British Prime Minister Boris Johnson has given an upbeat assessment of the country’s battle against the new coronavirus outbreak, suggesting that the pandemic can be tackled within three months and resisting, for now, a lockdown of London where the virus is quickly spreading.
“We can turn the tide within the next 12 weeks,” Mr. Johnson told a news conference on Thursday. "I’m absolutely confident we can send the virus packing in this country … but only if we take the steps.”
Mr. Johnson later tried to clarify his comments by saying he wasn’t trying to suggest the epidemic will be over by July, just under control. “At the moment, the disease is proceeding in a way that does not seem yet to be responding to our interventions,” he said. “I believe that a combination of the measures that we are asking the public to take and better testing, scientific progress, will enable us to get on top of it within the next 12 weeks.”
London has become the epicentre of the outbreak in Britain with the capital accounting for more than a quarter of the country’s 3,269 confirmed cases. Roughly 40 per cent of the 144 deaths have also been in London. The country is still far behind Italy, which has 41,035 infections and 3,405 deaths, but officials say the pandemic is in the early stages in Britain and that London in particular will see a rapid increase in cases.
On Thursday, Mayor Sadiq Khan closed 40 London Underground stations and restricted some train service in an effort to stem the spread of the disease. Residents have also been advised to avoid pubs, restaurants, theatres and other social venues. But none of those measures have been mandatory and officials have acknowledged that not everyone has been complying.
“The advice from the government is just advice. I think that provides a mixed message,” Mr. Khan told a meeting of city council on Thursday. “We may move to a situation where we move from advice to bans.”
Mr. Johnson also said that compliance had been “patchy” in some parts of the city and that he wouldn’t rule out going further. “As long as we think that people are actually staying away from places where they may transmit or pick up the disease … if we feel that is working, then we just want to say thank you to everybody for that extraordinary effort and encourage everybody to do likewise,” he said. “If we feel that it isn’t working, and we need to bring forward tougher measures, then of course nothing is ruled out.”
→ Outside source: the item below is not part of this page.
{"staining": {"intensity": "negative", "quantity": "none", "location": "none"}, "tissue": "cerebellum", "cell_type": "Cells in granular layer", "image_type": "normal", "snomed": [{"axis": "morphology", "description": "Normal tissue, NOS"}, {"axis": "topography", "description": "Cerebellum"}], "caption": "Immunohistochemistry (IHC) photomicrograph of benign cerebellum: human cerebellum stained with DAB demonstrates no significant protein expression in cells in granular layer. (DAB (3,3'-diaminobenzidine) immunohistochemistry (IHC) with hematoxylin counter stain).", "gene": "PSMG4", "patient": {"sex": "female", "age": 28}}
Mr. Johnson’s comments came just hours after the Bank of England cut interest rates for the second time in eight days and took more steps in an attempt to boost the flagging economy. Last week, the bank cut its key lending rate from 0.75 per cent to 0.25 per cent. It took that down to a record low of 0.1 per cent on Thursday and also increased its holdings in British government and corporate bonds by £200-billion ($344-billion), which effectively pours money into the economy.
The Chancellor of the Exchequer, Rishi Sunak, is also expected to announce further measures to help businesses and workers, in addition to a £330-billion package of loans and grants unveiled this week.
“Ultimately none of this will, unfortunately, stop a U.K. recession, which like most of the developed world, now looks inevitable,” said a report Thursday from ING Economics. “But the hope is that many of these measures can help limit the increase in unemployment, and foster a swifter and smoother recovery when the virus shutdowns have passed.”
The government also introduced legislation on Thursday that gives sweeping powers to health-care workers, police and other officials to combat the disease. The bill includes powers to speed up the registration of new nurses and doctors, force the closing of buildings, shut down ports of entry and detain individuals who have contracted the disease.
“These are extraordinary measures that do not apply in normal circumstances,” the government said in introducing the bill.